++++ PROVIDED RECORDS

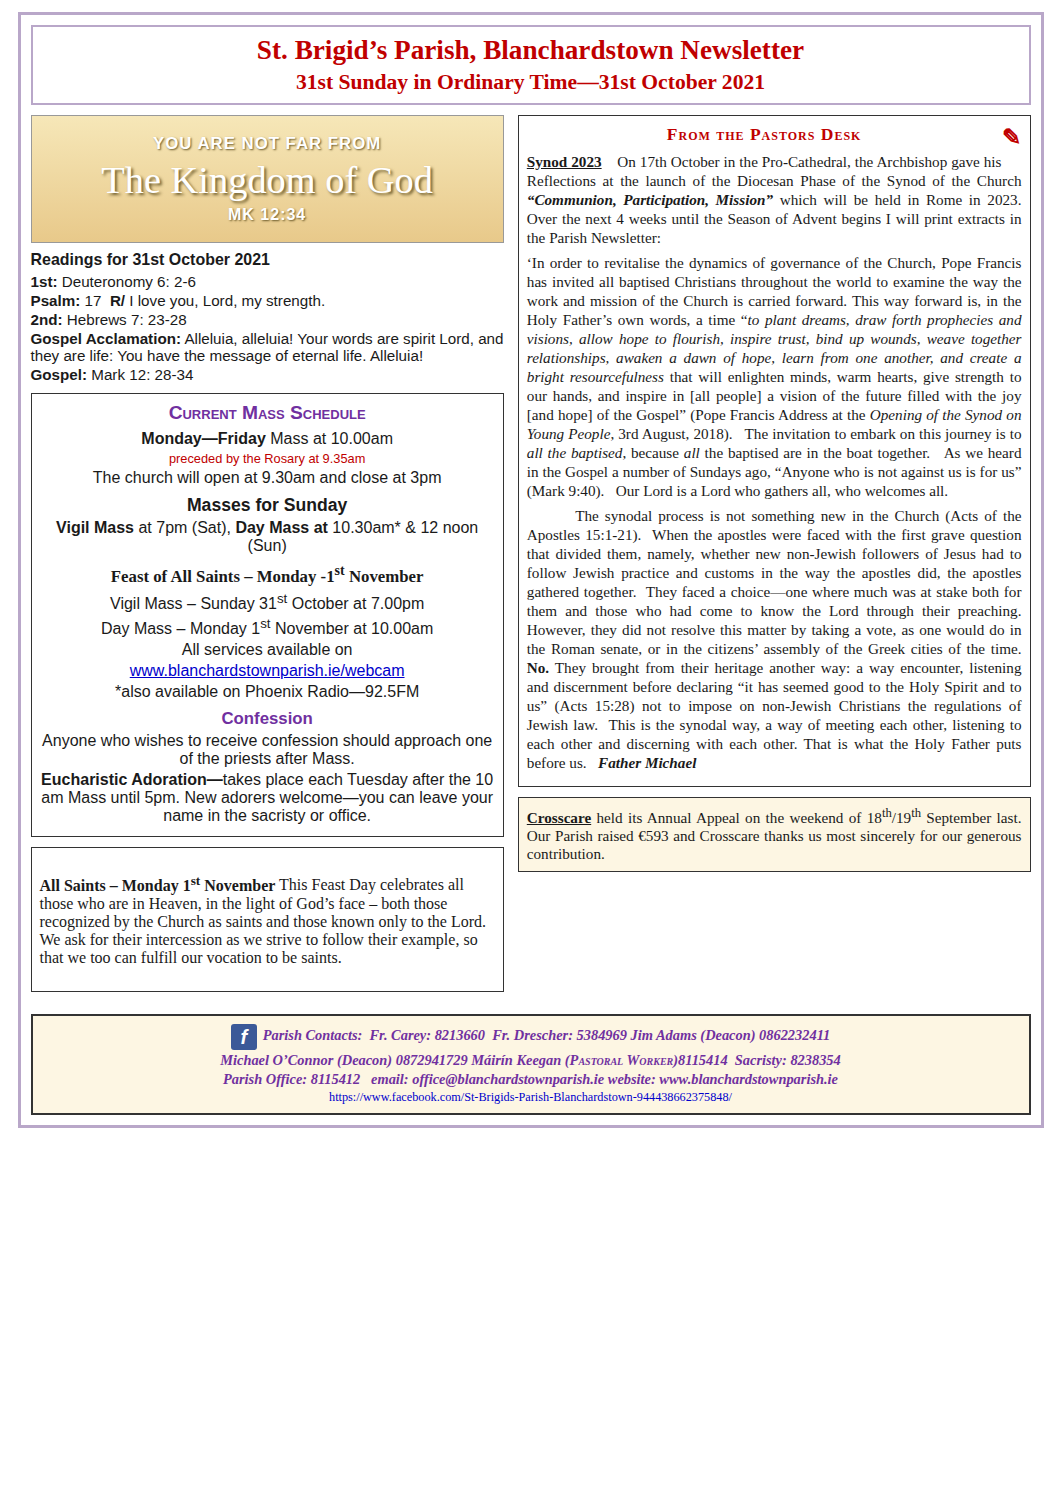St. Brigid’s Parish, Blanchardstown Newsletter
31st Sunday in Ordinary Time—31st October 2021
YOU ARE NOT FAR FROM
The Kingdom of God
MK 12:34
Readings for 31st October 2021
1st: Deuteronomy 6: 2-6
Psalm: 17 R/ I love you, Lord, my strength.
2nd: Hebrews 7: 23-28
Gospel Acclamation: Alleluia, alleluia! Your words are spirit Lord, and they are life: You have the message of eternal life. Alleluia!
Gospel: Mark 12: 28-34
Current Mass Schedule
Monday—Friday Mass at 10.00am
preceded by the Rosary at 9.35am
The church will open at 9.30am and close at 3pm
Masses for Sunday
Vigil Mass at 7pm (Sat), Day Mass at 10.30am* & 12 noon (Sun)
Feast of All Saints – Monday -1st November
Vigil Mass – Sunday 31st October at 7.00pm
Day Mass – Monday 1st November at 10.00am
All services available on
www.blanchardstownparish.ie/webcam
*also available on Phoenix Radio—92.5FM
Confession
Anyone who wishes to receive confession should approach one of the priests after Mass.
Eucharistic Adoration—takes place each Tuesday after the 10 am Mass until 5pm. New adorers welcome—you can leave your name in the sacristy or office.
All Saints – Monday 1st November This Feast Day celebrates all those who are in Heaven, in the light of God’s face – both those recognized by the Church as saints and those known only to the Lord. We ask for their intercession as we strive to follow their example, so that we too can fulfill our vocation to be saints.
From the Pastors Desk ✎
Synod 2023 On 17th October in the Pro-Cathedral, the Archbishop gave his Reflections at the launch of the Diocesan Phase of the Synod of the Church “Communion, Participation, Mission” which will be held in Rome in 2023. Over the next 4 weeks until the Season of Advent begins I will print extracts in the Parish Newsletter:
‘In order to revitalise the dynamics of governance of the Church, Pope Francis has invited all baptised Christians throughout the world to examine the way the work and mission of the Church is carried forward. This way forward is, in the Holy Father’s own words, a time “to plant dreams, draw forth prophecies and visions, allow hope to flourish, inspire trust, bind up wounds, weave together relationships, awaken a dawn of hope, learn from one another, and create a bright resourcefulness that will enlighten minds, warm hearts, give strength to our hands, and inspire in [all people] a vision of the future filled with the joy [and hope] of the Gospel” (Pope Francis Address at the Opening of the Synod on Young People, 3rd August, 2018). The invitation to embark on this journey is to all the baptised, because all the baptised are in the boat together. As we heard in the Gospel a number of Sundays ago, “Anyone who is not against us is for us” (Mark 9:40). Our Lord is a Lord who gathers all, who welcomes all.
The synodal process is not something new in the Church (Acts of the Apostles 15:1-21). When the apostles were faced with the first grave question that divided them, namely, whether new non-Jewish followers of Jesus had to follow Jewish practice and customs in the way the apostles did, the apostles gathered together. They faced a choice—one where much was at stake both for them and those who had come to know the Lord through their preaching. However, they did not resolve this matter by taking a vote, as one would do in the Roman senate, or in the citizens’ assembly of the Greek cities of the time. No. They brought from their heritage another way: a way encounter, listening and discernment before declaring “it has seemed good to the Holy Spirit and to us” (Acts 15:28) not to impose on non-Jewish Christians the regulations of Jewish law. This is the synodal way, a way of meeting each other, listening to each other and discerning with each other. That is what the Holy Father puts before us. Father Michael
Crosscare held its Annual Appeal on the weekend of 18th/19th September last. Our Parish raised €593 and Crosscare thanks us most sincerely for our generous contribution.
f Parish Contacts: Fr. Carey: 8213660 Fr. Drescher: 5384969 Jim Adams (Deacon) 0862232411
Michael O’Connor (Deacon) 0872941729 Máirín Keegan (Pastoral Worker) 8115414 Sacristy: 8238354
Parish Office: 8115412 email: office@blanchardstownparish.ie website: www.blanchardstownparish.ie
https://www.facebook.com/St-Brigids-Parish-Blanchardstown-944438662375848/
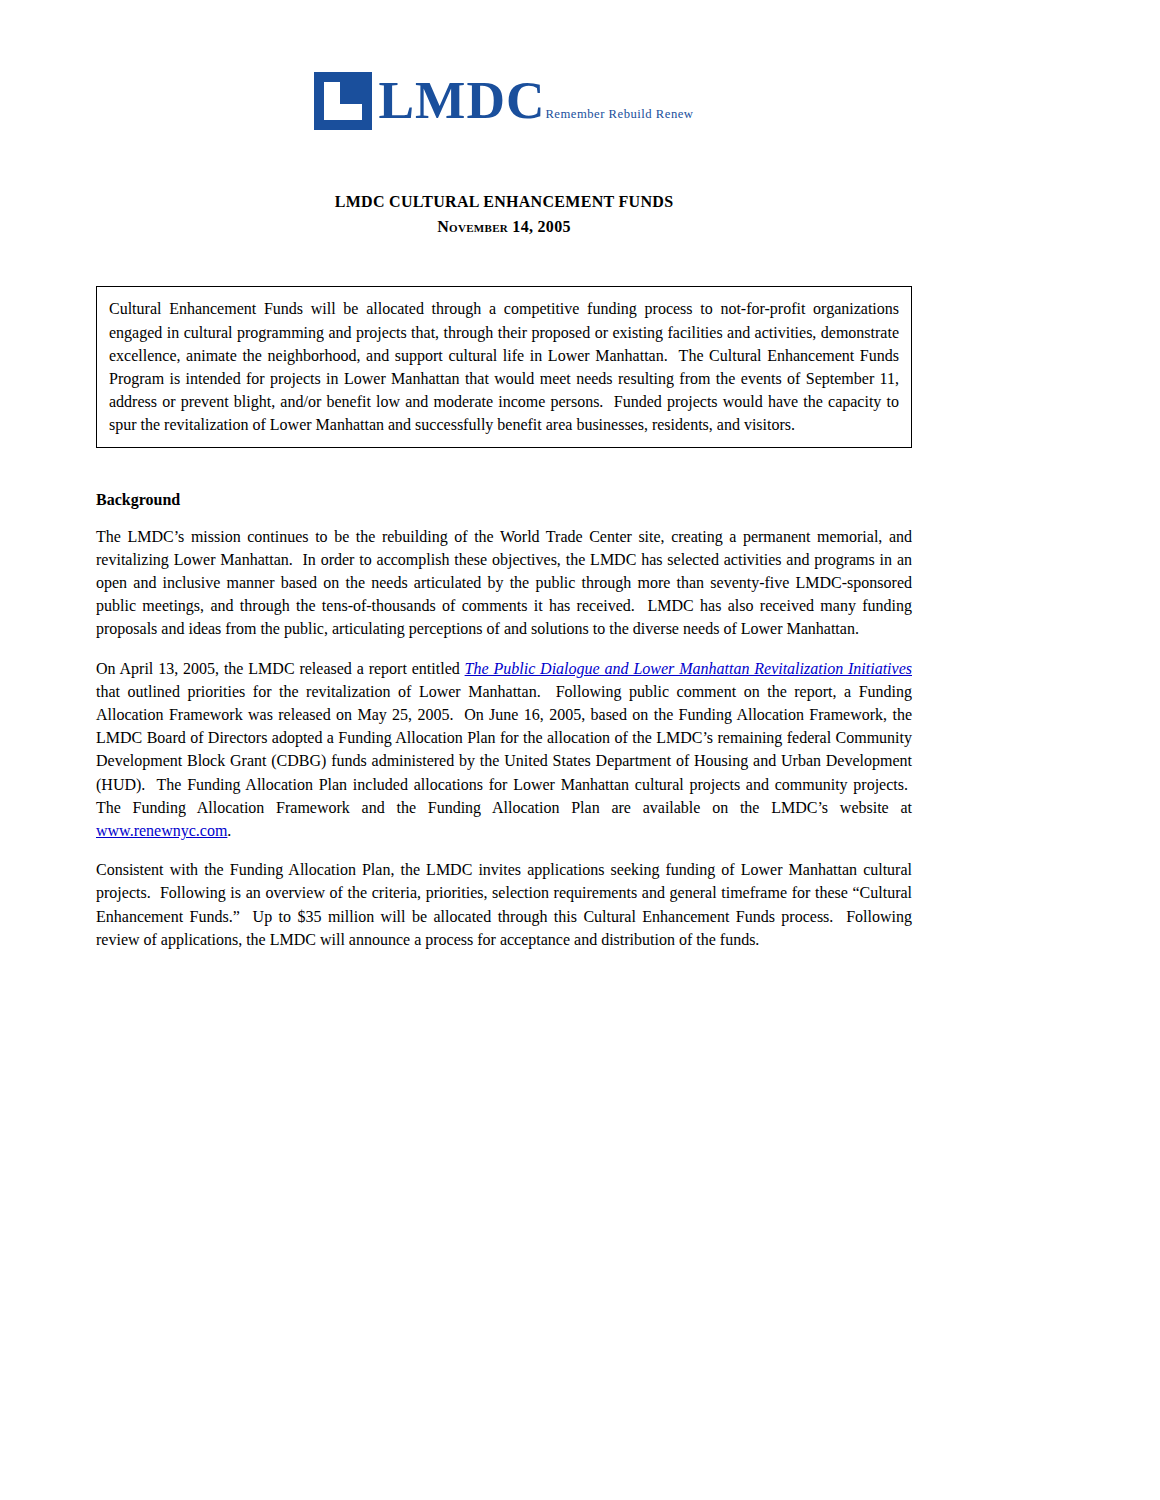LMDC Remember Rebuild Renew
LMDC CULTURAL ENHANCEMENT FUNDSNovember 14, 2005
Cultural Enhancement Funds will be allocated through a competitive funding process to not-for-profit organizations engaged in cultural programming and projects that, through their proposed or existing facilities and activities, demonstrate excellence, animate the neighborhood, and support cultural life in Lower Manhattan. The Cultural Enhancement Funds Program is intended for projects in Lower Manhattan that would meet needs resulting from the events of September 11, address or prevent blight, and/or benefit low and moderate income persons. Funded projects would have the capacity to spur the revitalization of Lower Manhattan and successfully benefit area businesses, residents, and visitors.
Background
The LMDC’s mission continues to be the rebuilding of the World Trade Center site, creating a permanent memorial, and revitalizing Lower Manhattan. In order to accomplish these objectives, the LMDC has selected activities and programs in an open and inclusive manner based on the needs articulated by the public through more than seventy-five LMDC-sponsored public meetings, and through the tens-of-thousands of comments it has received. LMDC has also received many funding proposals and ideas from the public, articulating perceptions of and solutions to the diverse needs of Lower Manhattan.
On April 13, 2005, the LMDC released a report entitled The Public Dialogue and Lower Manhattan Revitalization Initiatives that outlined priorities for the revitalization of Lower Manhattan. Following public comment on the report, a Funding Allocation Framework was released on May 25, 2005. On June 16, 2005, based on the Funding Allocation Framework, the LMDC Board of Directors adopted a Funding Allocation Plan for the allocation of the LMDC’s remaining federal Community Development Block Grant (CDBG) funds administered by the United States Department of Housing and Urban Development (HUD). The Funding Allocation Plan included allocations for Lower Manhattan cultural projects and community projects. The Funding Allocation Framework and the Funding Allocation Plan are available on the LMDC’s website at www.renewnyc.com.
Consistent with the Funding Allocation Plan, the LMDC invites applications seeking funding of Lower Manhattan cultural projects. Following is an overview of the criteria, priorities, selection requirements and general timeframe for these “Cultural Enhancement Funds.” Up to $35 million will be allocated through this Cultural Enhancement Funds process. Following review of applications, the LMDC will announce a process for acceptance and distribution of the funds.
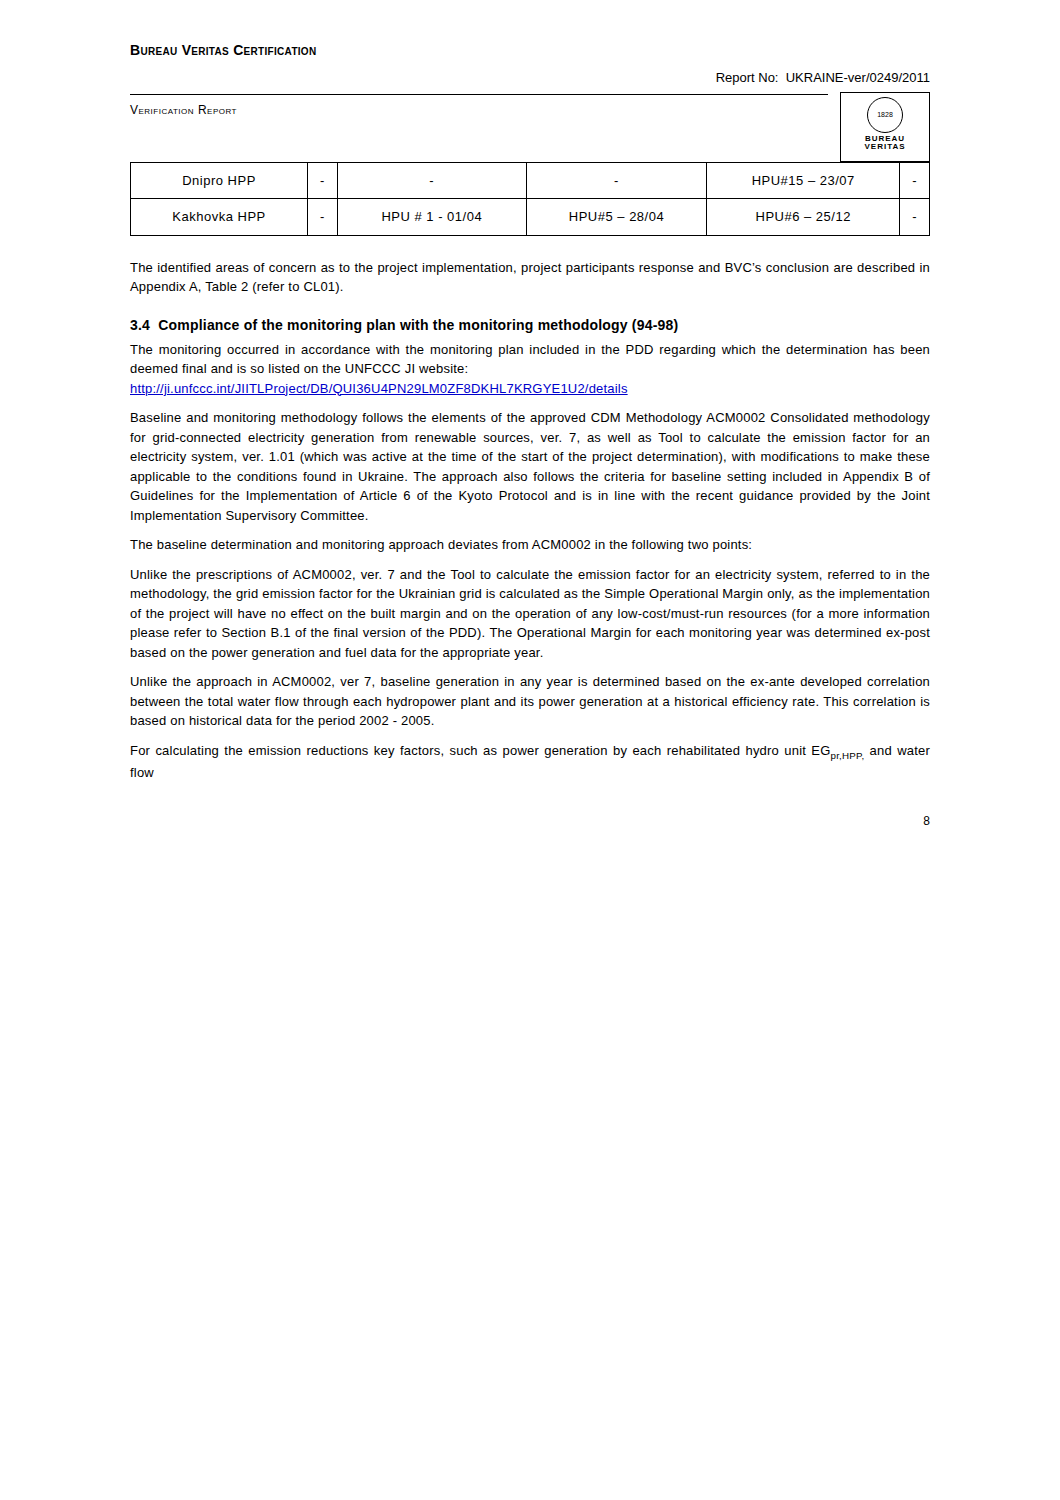Bureau Veritas Certification
Report No: UKRAINE-ver/0249/2011
Verification Report
1828
BUREAU
VERITAS
| Dnipro HPP | - | - | - | HPU#15 – 23/07 | - |
| Kakhovka HPP | - | HPU # 1 - 01/04 | HPU#5 – 28/04 | HPU#6 – 25/12 | - |
The identified areas of concern as to the project implementation, project participants response and BVC’s conclusion are described in Appendix A, Table 2 (refer to CL01).
3.4 Compliance of the monitoring plan with the monitoring methodology (94-98)
The monitoring occurred in accordance with the monitoring plan included in the PDD regarding which the determination has been deemed final and is so listed on the UNFCCC JI website:
http://ji.unfccc.int/JIITLProject/DB/QUI36U4PN29LM0ZF8DKHL7KRGYE1U2/details
Baseline and monitoring methodology follows the elements of the approved CDM Methodology ACM0002 Consolidated methodology for grid-connected electricity generation from renewable sources, ver. 7, as well as Tool to calculate the emission factor for an electricity system, ver. 1.01 (which was active at the time of the start of the project determination), with modifications to make these applicable to the conditions found in Ukraine. The approach also follows the criteria for baseline setting included in Appendix B of Guidelines for the Implementation of Article 6 of the Kyoto Protocol and is in line with the recent guidance provided by the Joint Implementation Supervisory Committee.
The baseline determination and monitoring approach deviates from ACM0002 in the following two points:
Unlike the prescriptions of ACM0002, ver. 7 and the Tool to calculate the emission factor for an electricity system, referred to in the methodology, the grid emission factor for the Ukrainian grid is calculated as the Simple Operational Margin only, as the implementation of the project will have no effect on the built margin and on the operation of any low-cost/must-run resources (for a more information please refer to Section B.1 of the final version of the PDD). The Operational Margin for each monitoring year was determined ex-post based on the power generation and fuel data for the appropriate year.
Unlike the approach in ACM0002, ver 7, baseline generation in any year is determined based on the ex-ante developed correlation between the total water flow through each hydropower plant and its power generation at a historical efficiency rate. This correlation is based on historical data for the period 2002 - 2005.
For calculating the emission reductions key factors, such as power generation by each rehabilitated hydro unit EGpr,HPP, and water flow
8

++++++++

EXERCISE OBJECTIVE
Begin at the line that has "All services available on" in the entries above; stop after the line that has "Anyone who wishes". Transcribe exactly those lines and no others.

TASK RESPONSE
All services available on
www.blanchardstownparish.ie/webcam
*also available on Phoenix Radio—92.5FM
Confession
Anyone who wishes to receive confession should approach one of the priests after Mass.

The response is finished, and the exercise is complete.